Tuesday, September 29, 2020, 12:00pm to 1:00pm

Location: 

Online; Registration Required

Hong Ma, Professor of Biology
Huck Distinguished Research Professor of Plant Molecular Biology
Associate Dean for Research and Innovation
Pennsylvania State University


TitleNuclear phylogenomics with evidence for WGD during angiosperm history and implication on morphological evolution

Abstract:
Fruits are the defining structures of flowering plants and are important to both ecology and agriculture. There are many dry and fleshy types of fruits, whose evolutionary histories are of interests to many, yet the understanding of fruit type evolution has been hindered by uncertainties in the phylogenetic relationships among angiosperms. We use nuclear genomic and transcriptomic datasets to obtain gene sequences for reconstructing angiosperm phylogenies and to investigate whole genome duplications (WGDs) in major angiosperm families, such as the rose family, which includes apple, pear, peach, cherry, plum, strawberry and raspberry, in addition to many ornamental flowers.
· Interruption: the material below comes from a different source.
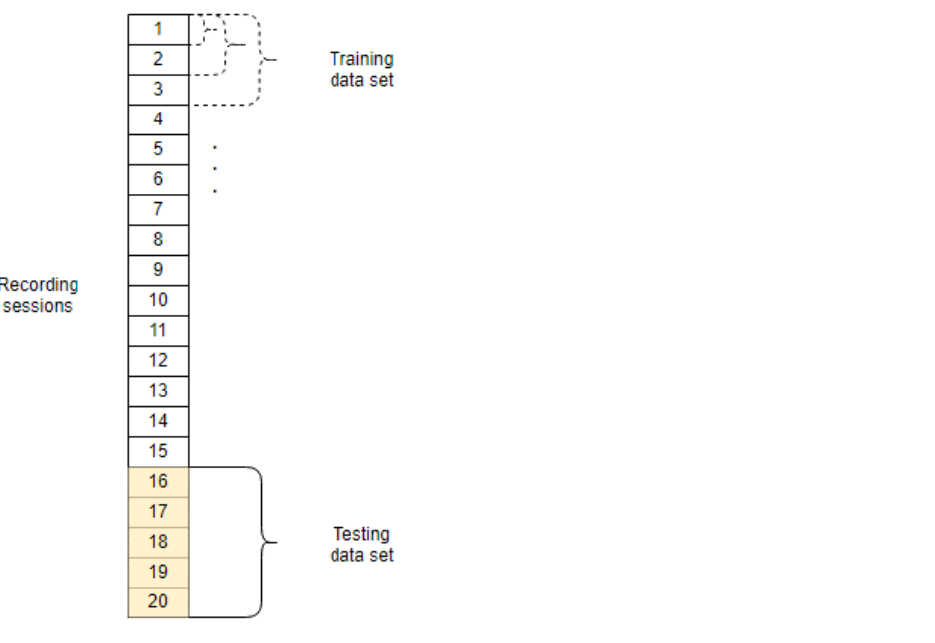
Figure 2. Data-division diagram for the core part of analyses for one participant. Dashed lines for the training data set stand for a different number of recording sessions used to train the model.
Ancestral character reconstruction supports independent origins of fleshy fruits from dry fruits and WGDs are detected that coincide with the origins of some fleshy fruits, with retention of gene duplicates implicated in fruit development. The results support the idea that gene duplication from WGDs might have enabled fleshy fruit evolution, contributing to increased biodiversity.